(Dataset extract begins)

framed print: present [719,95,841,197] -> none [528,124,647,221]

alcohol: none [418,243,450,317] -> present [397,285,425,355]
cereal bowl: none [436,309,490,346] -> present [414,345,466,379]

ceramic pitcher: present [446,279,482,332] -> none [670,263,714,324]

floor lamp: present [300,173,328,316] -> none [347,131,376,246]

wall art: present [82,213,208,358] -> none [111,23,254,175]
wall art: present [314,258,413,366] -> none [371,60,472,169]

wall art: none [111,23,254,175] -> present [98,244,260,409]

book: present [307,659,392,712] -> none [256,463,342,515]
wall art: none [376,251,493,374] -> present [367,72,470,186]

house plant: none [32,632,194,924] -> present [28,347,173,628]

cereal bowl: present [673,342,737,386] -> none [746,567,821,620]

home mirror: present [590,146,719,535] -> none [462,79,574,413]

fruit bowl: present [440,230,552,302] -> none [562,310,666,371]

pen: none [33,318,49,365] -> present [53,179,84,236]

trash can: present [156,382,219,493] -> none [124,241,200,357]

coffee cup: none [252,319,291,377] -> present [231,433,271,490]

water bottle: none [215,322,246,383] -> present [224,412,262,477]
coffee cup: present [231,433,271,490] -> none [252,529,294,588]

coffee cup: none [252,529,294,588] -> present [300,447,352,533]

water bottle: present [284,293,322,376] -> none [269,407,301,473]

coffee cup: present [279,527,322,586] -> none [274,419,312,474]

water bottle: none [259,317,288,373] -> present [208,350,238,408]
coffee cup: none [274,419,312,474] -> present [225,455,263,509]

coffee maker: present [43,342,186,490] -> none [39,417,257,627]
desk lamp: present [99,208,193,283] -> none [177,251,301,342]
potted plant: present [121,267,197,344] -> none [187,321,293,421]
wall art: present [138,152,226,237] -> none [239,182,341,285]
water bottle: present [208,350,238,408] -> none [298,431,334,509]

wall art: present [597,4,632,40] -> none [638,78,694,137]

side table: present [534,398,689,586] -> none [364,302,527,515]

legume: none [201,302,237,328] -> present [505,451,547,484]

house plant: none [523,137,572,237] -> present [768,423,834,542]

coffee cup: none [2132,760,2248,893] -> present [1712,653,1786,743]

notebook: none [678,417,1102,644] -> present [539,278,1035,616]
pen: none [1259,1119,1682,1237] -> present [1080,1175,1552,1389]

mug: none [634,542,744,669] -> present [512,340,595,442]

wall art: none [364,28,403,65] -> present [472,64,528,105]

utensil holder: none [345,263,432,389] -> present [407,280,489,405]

(Dataset extract ends)

What you need to do - What the task asks for is a word-for-word repeat of the lines above, from the first through the one containing "wall art: present [597,4,632,40]".

Solution -
framed print: present [719,95,841,197] -> none [528,124,647,221]

alcohol: none [418,243,450,317] -> present [397,285,425,355]
cereal bowl: none [436,309,490,346] -> present [414,345,466,379]

ceramic pitcher: present [446,279,482,332] -> none [670,263,714,324]

floor lamp: present [300,173,328,316] -> none [347,131,376,246]

wall art: present [82,213,208,358] -> none [111,23,254,175]
wall art: present [314,258,413,366] -> none [371,60,472,169]

wall art: none [111,23,254,175] -> present [98,244,260,409]

book: present [307,659,392,712] -> none [256,463,342,515]
wall art: none [376,251,493,374] -> present [367,72,470,186]

house plant: none [32,632,194,924] -> present [28,347,173,628]

cereal bowl: present [673,342,737,386] -> none [746,567,821,620]

home mirror: present [590,146,719,535] -> none [462,79,574,413]

fruit bowl: present [440,230,552,302] -> none [562,310,666,371]

pen: none [33,318,49,365] -> present [53,179,84,236]

trash can: present [156,382,219,493] -> none [124,241,200,357]

coffee cup: none [252,319,291,377] -> present [231,433,271,490]

water bottle: none [215,322,246,383] -> present [224,412,262,477]
coffee cup: present [231,433,271,490] -> none [252,529,294,588]

coffee cup: none [252,529,294,588] -> present [300,447,352,533]

water bottle: present [284,293,322,376] -> none [269,407,301,473]

coffee cup: present [279,527,322,586] -> none [274,419,312,474]

water bottle: none [259,317,288,373] -> present [208,350,238,408]
coffee cup: none [274,419,312,474] -> present [225,455,263,509]

coffee maker: present [43,342,186,490] -> none [39,417,257,627]
desk lamp: present [99,208,193,283] -> none [177,251,301,342]
potted plant: present [121,267,197,344] -> none [187,321,293,421]
wall art: present [138,152,226,237] -> none [239,182,341,285]
water bottle: present [208,350,238,408] -> none [298,431,334,509]

wall art: present [597,4,632,40] -> none [638,78,694,137]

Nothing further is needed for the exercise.